You have me confused with someone else as I never suggested wireless.

I actually went to Demo school at Velsek Training area by Graffenhowr in 1975.....radio bad...ungawa! Light weigh poncho..bad...ungawa! Gloves..well you get it.

You want a long hairy wait? Try setting off a 2 1/4 block of C4 with six inches of det cord, one round M80 7.62 Nato ball, and the paper matches in C-rations. Notice there is no blasting cap electric or non electric involved.
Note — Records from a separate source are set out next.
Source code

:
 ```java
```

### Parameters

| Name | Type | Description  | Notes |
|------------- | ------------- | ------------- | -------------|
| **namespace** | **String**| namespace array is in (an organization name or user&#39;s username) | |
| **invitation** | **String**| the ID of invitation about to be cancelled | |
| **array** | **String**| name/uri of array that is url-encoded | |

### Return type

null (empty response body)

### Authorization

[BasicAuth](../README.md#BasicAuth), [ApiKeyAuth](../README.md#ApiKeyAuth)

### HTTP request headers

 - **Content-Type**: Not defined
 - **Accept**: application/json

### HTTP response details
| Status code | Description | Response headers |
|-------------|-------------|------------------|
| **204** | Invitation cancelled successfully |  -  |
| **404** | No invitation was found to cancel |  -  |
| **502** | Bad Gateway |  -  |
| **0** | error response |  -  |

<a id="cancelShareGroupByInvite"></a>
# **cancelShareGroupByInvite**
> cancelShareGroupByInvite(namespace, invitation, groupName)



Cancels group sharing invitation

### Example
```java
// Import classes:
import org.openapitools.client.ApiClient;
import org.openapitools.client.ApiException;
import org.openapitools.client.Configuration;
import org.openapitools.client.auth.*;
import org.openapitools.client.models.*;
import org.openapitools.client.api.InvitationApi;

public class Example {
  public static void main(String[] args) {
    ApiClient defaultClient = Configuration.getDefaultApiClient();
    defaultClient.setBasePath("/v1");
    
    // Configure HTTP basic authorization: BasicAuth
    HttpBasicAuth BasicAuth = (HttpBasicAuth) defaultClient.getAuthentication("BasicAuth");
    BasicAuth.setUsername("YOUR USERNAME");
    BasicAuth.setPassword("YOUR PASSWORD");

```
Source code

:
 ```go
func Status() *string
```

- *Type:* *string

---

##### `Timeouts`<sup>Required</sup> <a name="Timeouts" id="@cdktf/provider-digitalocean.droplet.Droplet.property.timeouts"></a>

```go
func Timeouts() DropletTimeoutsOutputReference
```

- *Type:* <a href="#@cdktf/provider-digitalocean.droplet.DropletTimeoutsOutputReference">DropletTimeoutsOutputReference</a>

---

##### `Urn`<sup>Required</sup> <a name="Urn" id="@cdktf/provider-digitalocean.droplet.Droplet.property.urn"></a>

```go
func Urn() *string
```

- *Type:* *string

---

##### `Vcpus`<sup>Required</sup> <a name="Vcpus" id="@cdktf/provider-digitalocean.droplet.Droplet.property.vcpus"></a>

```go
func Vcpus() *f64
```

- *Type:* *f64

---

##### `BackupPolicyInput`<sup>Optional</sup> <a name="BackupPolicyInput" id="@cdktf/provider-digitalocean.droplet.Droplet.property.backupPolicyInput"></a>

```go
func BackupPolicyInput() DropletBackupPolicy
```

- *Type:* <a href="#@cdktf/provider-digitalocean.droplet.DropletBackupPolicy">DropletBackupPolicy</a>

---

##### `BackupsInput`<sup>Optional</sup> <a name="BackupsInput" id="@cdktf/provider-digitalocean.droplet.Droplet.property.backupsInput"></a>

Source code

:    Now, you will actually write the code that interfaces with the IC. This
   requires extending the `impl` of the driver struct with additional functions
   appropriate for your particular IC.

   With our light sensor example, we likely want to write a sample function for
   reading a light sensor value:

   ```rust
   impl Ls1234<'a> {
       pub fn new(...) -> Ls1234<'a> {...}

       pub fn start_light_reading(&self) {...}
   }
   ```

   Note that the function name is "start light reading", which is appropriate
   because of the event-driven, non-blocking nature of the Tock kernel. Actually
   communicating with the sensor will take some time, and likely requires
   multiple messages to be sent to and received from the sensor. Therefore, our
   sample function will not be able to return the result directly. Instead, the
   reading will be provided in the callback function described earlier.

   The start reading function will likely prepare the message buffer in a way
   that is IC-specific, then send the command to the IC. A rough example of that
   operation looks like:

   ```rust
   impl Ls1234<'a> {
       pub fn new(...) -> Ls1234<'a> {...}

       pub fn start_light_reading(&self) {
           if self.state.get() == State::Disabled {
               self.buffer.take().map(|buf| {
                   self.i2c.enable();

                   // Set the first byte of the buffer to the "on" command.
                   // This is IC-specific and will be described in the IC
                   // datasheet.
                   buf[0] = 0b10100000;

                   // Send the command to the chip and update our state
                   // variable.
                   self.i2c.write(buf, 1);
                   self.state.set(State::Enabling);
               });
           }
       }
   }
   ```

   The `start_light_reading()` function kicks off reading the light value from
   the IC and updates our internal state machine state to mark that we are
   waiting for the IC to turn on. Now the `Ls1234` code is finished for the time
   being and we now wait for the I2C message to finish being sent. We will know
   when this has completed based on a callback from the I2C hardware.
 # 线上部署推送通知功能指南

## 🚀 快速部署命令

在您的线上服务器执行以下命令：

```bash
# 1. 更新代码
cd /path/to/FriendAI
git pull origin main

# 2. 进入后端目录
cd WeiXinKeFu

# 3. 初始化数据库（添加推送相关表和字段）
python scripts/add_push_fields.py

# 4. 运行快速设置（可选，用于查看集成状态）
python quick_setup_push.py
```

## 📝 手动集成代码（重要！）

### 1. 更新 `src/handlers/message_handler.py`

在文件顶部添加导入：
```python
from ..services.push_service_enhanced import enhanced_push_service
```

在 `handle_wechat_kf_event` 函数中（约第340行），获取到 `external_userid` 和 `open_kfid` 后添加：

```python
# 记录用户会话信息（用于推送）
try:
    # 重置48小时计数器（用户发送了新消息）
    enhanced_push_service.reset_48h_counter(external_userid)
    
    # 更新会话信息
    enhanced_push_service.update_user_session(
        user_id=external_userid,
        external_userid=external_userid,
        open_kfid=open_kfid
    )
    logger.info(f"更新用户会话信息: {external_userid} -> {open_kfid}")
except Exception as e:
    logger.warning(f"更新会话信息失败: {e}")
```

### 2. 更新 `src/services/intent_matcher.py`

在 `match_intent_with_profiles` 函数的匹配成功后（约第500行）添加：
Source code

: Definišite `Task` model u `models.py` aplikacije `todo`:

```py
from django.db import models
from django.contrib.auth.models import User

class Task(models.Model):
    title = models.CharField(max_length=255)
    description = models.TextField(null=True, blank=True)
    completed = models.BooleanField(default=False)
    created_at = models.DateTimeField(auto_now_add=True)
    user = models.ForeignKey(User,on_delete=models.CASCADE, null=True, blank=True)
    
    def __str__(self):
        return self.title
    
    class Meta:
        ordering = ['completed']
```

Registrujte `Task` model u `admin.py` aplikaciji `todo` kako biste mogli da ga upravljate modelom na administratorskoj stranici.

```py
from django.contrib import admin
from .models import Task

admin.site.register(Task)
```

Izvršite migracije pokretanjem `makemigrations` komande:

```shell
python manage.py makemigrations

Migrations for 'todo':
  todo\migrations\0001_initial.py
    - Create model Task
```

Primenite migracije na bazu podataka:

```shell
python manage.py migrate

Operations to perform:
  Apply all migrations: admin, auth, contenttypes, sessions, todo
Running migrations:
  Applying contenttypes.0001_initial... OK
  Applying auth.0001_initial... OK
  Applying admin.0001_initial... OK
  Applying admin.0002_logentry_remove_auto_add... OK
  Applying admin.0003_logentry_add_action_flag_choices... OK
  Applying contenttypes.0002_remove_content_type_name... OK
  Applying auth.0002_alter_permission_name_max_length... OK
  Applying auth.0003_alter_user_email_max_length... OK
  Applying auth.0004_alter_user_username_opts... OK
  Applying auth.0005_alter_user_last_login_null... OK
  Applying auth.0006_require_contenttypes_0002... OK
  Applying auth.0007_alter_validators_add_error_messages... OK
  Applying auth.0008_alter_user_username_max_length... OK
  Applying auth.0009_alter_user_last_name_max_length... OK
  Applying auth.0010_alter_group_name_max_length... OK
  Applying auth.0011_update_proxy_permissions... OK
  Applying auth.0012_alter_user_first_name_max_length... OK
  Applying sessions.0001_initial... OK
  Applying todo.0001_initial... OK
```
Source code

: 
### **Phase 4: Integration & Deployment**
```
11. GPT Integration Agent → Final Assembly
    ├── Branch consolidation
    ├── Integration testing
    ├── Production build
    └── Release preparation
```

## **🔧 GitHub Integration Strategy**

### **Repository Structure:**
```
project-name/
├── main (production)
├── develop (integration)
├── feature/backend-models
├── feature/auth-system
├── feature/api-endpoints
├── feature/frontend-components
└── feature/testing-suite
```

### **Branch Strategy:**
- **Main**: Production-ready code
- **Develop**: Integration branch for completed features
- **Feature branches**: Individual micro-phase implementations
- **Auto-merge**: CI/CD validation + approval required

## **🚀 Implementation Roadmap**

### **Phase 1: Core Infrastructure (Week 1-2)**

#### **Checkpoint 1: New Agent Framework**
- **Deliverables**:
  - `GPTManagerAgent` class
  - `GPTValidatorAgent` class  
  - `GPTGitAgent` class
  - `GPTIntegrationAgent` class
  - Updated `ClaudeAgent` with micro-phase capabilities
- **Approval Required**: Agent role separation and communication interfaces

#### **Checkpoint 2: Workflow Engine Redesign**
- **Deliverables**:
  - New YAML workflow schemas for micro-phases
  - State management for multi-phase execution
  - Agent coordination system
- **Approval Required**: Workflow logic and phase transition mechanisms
Small delays are nature of the beast unless you want to spend some real money. Saw more than one actual electric blasting cap take second or third twist from yea olde blasting machine or have a half second wait a bit. One is never sure if it was just the extra twist or a hang fire cooking off.

"Just some cannon fuse, PVC pipe, and common household chemicals."

"Why'd you have the cannon fuse?"

"For my cannon."

Wish I could get a version without the blue language, my kids asked to turn off tremors in just a couple of minutes cause of the cussing.

-kBob
 
Back when I played with model rockets...lessee, I'm 63, was 16 at the time, you do the math....I did notice that the coated nichrome wire had a delay to it off the Estes launch pad I had powdered by 4 D cells IIRC. So, I built a pad from wood and set it up with a control panel with leads to my ol' man's truck's battery. Much quicker ignition. :D

That's my $.02 on the model rocket igniters. :D
 
I saw awhile back were there was a thread about making your own caps. Is the stuff their made of a consideration for a wire coating to increase my burn? And KBob, any time you wanna come out and shoot my cannons and share your stories... well the doors always open. Lit'l BBQ and beer post destruction. I'm planning on going out with the guys and getting rid of a bunch of slate from the pool tables that have been collected over the years. Would like a slow-mo cam. Hope to post some video soon. [I kinda wonder what one would find in KBob's garage?]
 
I make my own percussion caps with a "Tap-O-Cap", but one uses cap pistol roll caps for the ignition. Haven't made any in a while. Been finding percussion caps at the LGSs around.

I never could make the white part of a match work (antimony pentasulfide IIRC). Must be a trick to it as some say it works. If you could coat THAT in powder form around a nichrome ignitor wire, might work just as a match works. The coated wires work fine and even non-coated nichrome ignitor wire will work to set off model rocket engines with enough juice, a 12 v car battery for instance. I'd bet the coating unnecessary for black powder with enough amps, too.